===== Recorded data =====
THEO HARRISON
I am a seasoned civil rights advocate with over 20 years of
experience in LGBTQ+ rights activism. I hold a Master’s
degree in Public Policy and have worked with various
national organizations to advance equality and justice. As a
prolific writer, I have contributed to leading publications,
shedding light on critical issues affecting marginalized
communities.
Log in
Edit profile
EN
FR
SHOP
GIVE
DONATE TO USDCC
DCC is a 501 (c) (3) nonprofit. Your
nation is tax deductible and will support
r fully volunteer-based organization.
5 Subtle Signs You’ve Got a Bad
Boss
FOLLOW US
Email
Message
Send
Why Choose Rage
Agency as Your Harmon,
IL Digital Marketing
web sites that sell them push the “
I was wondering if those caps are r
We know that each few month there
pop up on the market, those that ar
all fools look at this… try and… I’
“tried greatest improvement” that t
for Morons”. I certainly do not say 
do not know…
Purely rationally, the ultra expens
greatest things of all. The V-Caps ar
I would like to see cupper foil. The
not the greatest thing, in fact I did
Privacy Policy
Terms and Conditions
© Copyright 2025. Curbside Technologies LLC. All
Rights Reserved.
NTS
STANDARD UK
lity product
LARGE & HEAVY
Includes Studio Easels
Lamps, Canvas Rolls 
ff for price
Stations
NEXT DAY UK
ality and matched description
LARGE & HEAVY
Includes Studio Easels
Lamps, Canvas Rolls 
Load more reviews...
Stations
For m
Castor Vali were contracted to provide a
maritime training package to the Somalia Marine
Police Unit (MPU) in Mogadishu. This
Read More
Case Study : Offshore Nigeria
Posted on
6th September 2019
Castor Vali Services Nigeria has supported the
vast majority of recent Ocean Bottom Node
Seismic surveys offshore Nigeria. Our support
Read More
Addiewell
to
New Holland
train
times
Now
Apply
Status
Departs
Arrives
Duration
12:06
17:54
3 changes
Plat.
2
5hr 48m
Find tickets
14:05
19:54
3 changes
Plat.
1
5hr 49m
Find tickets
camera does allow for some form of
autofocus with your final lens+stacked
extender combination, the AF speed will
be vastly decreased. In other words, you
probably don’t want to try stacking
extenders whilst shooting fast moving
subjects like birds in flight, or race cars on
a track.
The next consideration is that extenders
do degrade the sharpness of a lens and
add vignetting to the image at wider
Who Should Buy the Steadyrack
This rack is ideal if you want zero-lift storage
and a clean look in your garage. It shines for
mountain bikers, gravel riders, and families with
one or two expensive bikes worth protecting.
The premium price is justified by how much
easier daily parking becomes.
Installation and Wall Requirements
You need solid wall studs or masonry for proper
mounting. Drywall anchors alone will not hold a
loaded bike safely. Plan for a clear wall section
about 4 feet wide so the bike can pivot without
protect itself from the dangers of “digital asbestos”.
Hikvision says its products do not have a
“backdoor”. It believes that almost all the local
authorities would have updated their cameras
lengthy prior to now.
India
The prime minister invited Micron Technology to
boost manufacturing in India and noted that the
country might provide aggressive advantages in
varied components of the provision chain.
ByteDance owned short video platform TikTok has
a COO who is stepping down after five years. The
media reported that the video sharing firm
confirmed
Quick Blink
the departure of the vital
=====
Directive: Which lines of the data above contain the word "Vali", with case counting? Copy each one in full.

Exercise result:
Castor Vali were contracted to provide a
Castor Vali Services Nigeria has supported the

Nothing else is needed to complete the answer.